I am quite sure that there are more fancy and sophisticated spreadsheets out there to capture this information. But if you’re like me, you like simple and straight forward.

Here is a link to download the Excel file:

Free Credit Card Utilization Spreadsheet & Calculator

If you try it out, let me know what you think! Also, if you find it useful – share with your friends!


  1. Erik @ The Mastermind Within | 26th Apr 17

    ooo thanks for sharing Mrs. Daisy!

    I love that graph, I may need to take it and add it to my “tips to increase credit score” post… would that be alright?

    • Mrs. Daisy | 26th Apr 17

      Absolutely, Erik! The graph is from an article on credit card utilization I found on Credit Karma!

  2. Nathalie | 26th Apr 17

    I don’t know what our credit utilization is. I charge most of our expenses but we pay our credit cards off every month. My credit score is very high (almost as high as it can be) whereas Greg’s is a little lower but still above 800, despite the fact that he’s the income earner. I think it’s because the most recent credit account was opened in my name only (despite not having an income !) and also because our mortgage, which we are paying off aggressively is in my name only as well. I’m a little worried that our scores will dip once the mortgage is paid off and that, in turn, things like our insurance premiums will go up since our credit scores will go down.
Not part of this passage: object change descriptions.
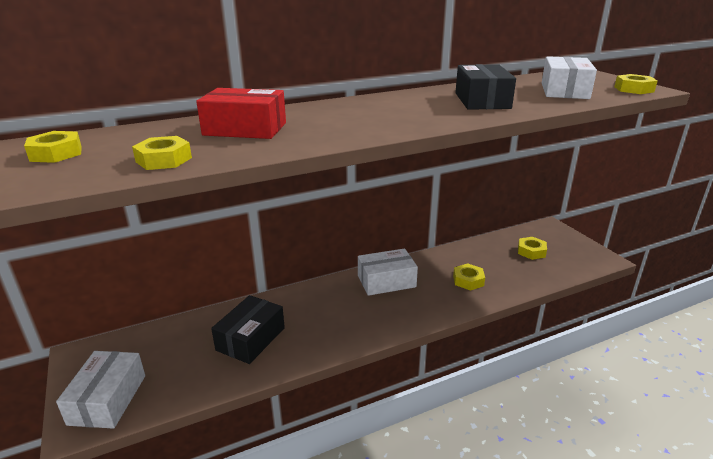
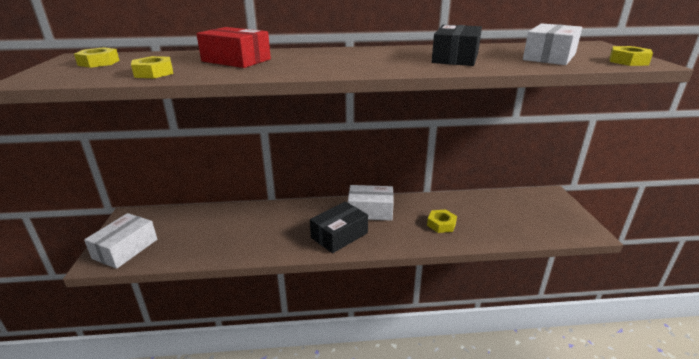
camera: 20 degrees right, 0 degrees up
black box [211,295,285,364] -> black box moved to [310,202,368,253]
yellow nut [518,237,547,260] -> none

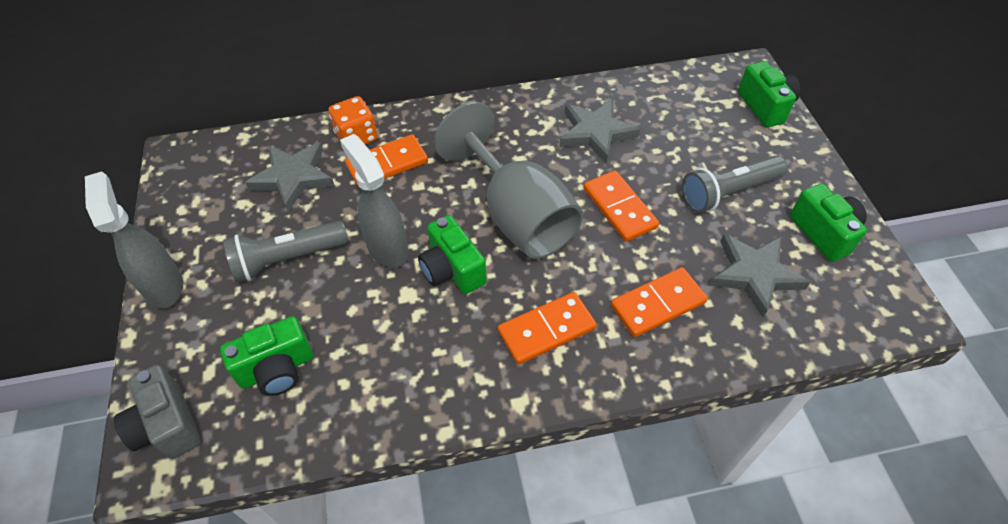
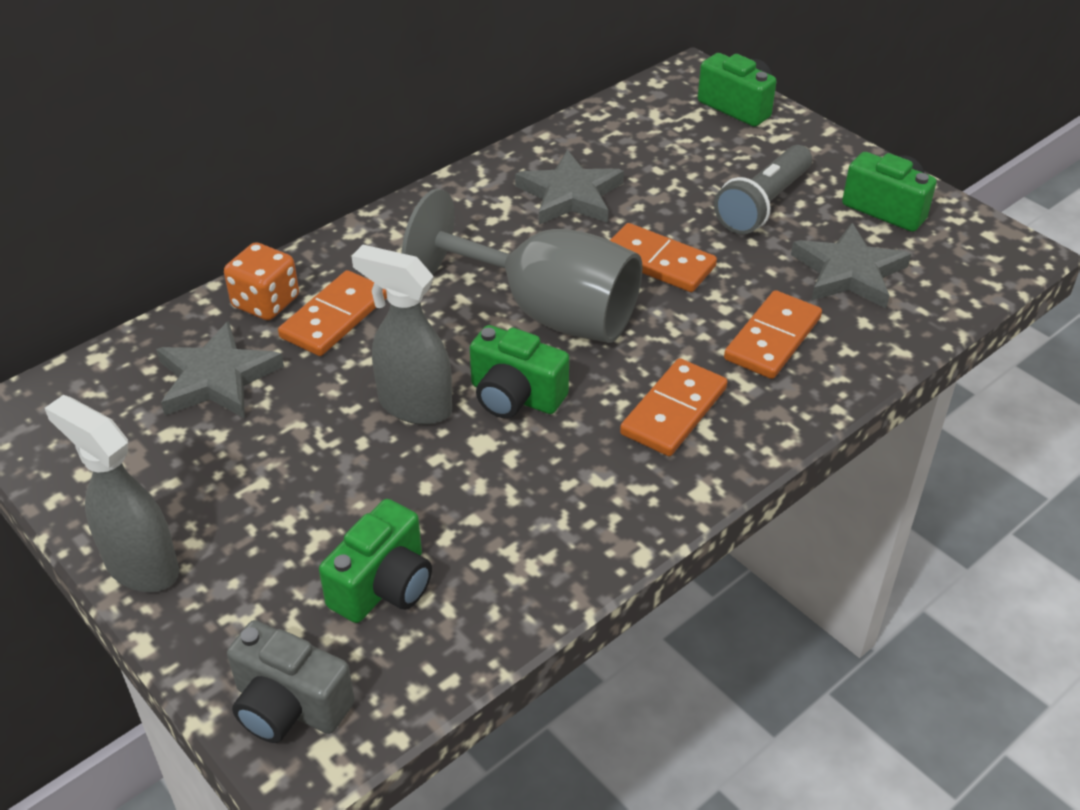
camera: 30 degrees left, 10 degrees down
grey flashlight [223,221,348,283] -> none

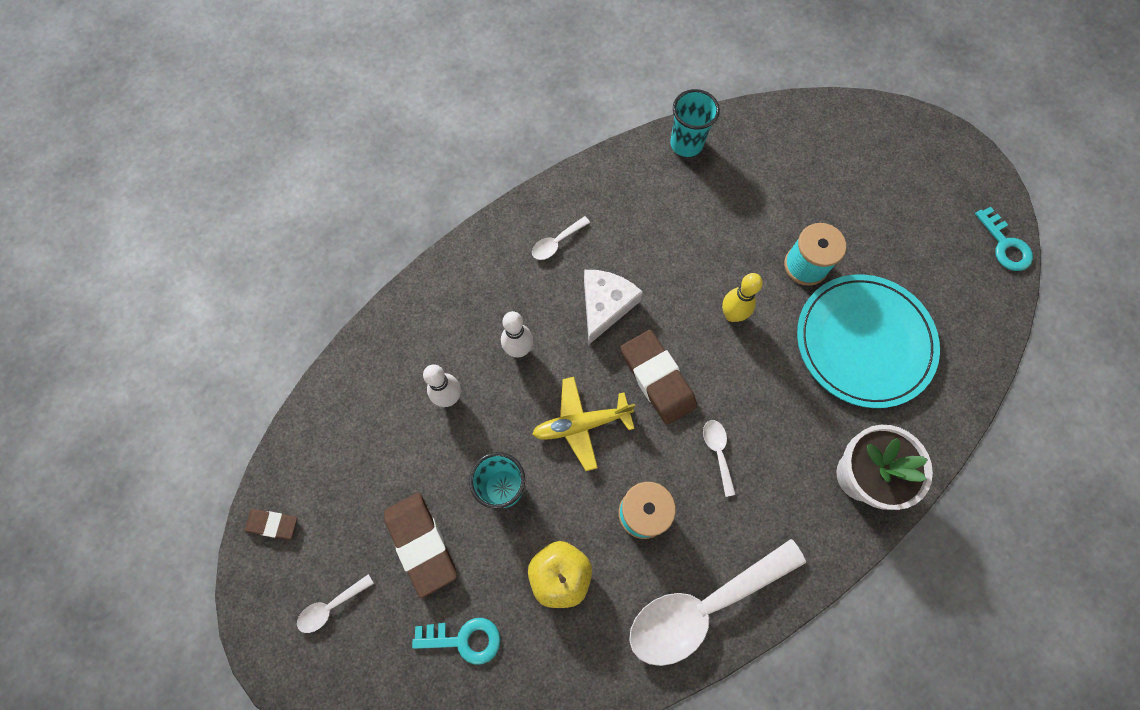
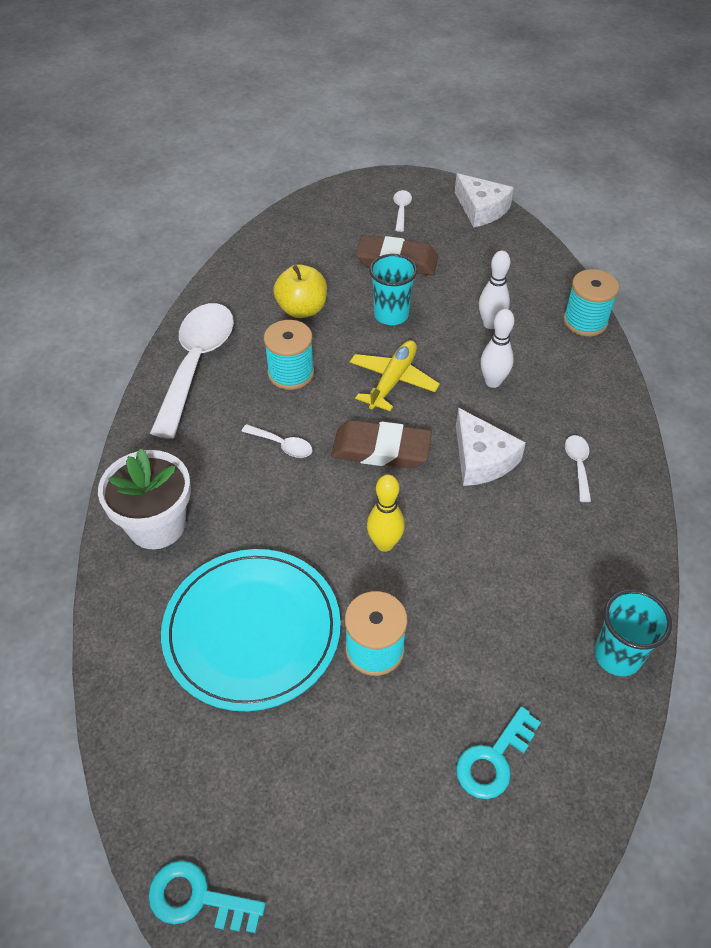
camera: 130 degrees right, 20 degrees down
brown eraser [245,509,297,540] -> white cheese [455,173,514,227]
turquoise key [412,618,500,665] -> turquoise key moved to [456,706,541,799]
none -> turquoise spool [563,269,619,336]

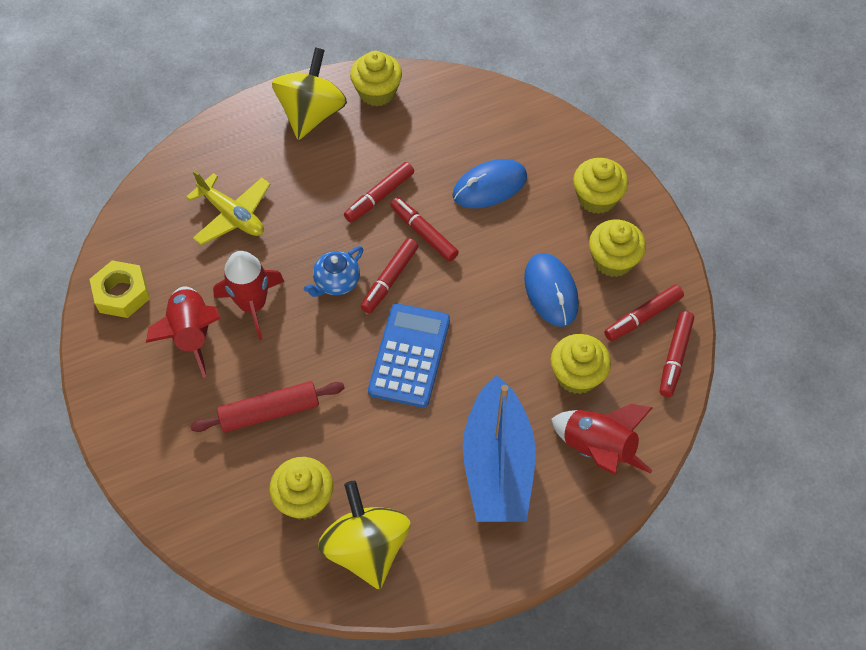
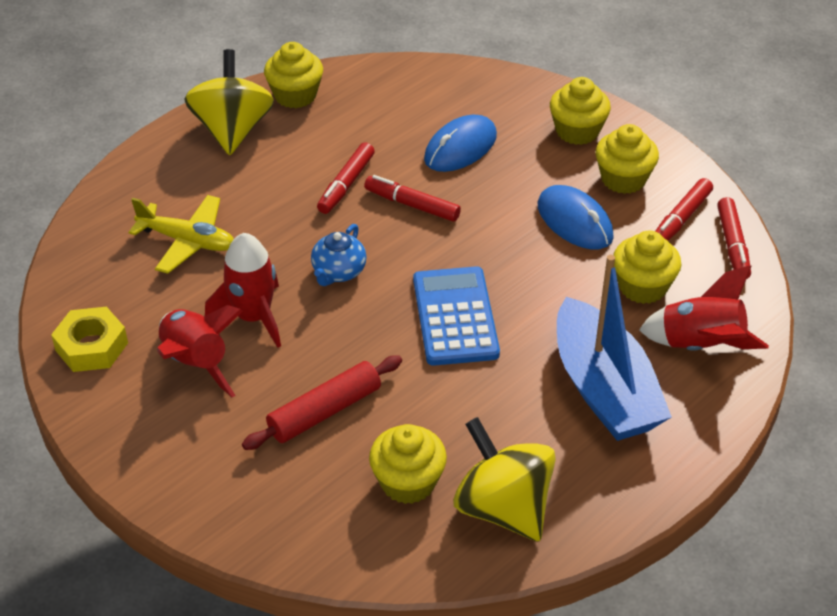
camera: 20 degrees left, 15 degrees down
red marker [361,238,418,314] -> none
Maybe I’m worrying about nothing, I don’t really understand how it all works.

    Good luck with building up your credit score. Remember that the lenders will look at how much debt you have though, when considering lending you money. I can’t remember the range off-hand but I remember that I had to disclose not only my income but also all my debt and debt payments when I got my mortgage 15 years ago, and the mortgage payment couldn’t be more than something like 28% of my household’s expenses.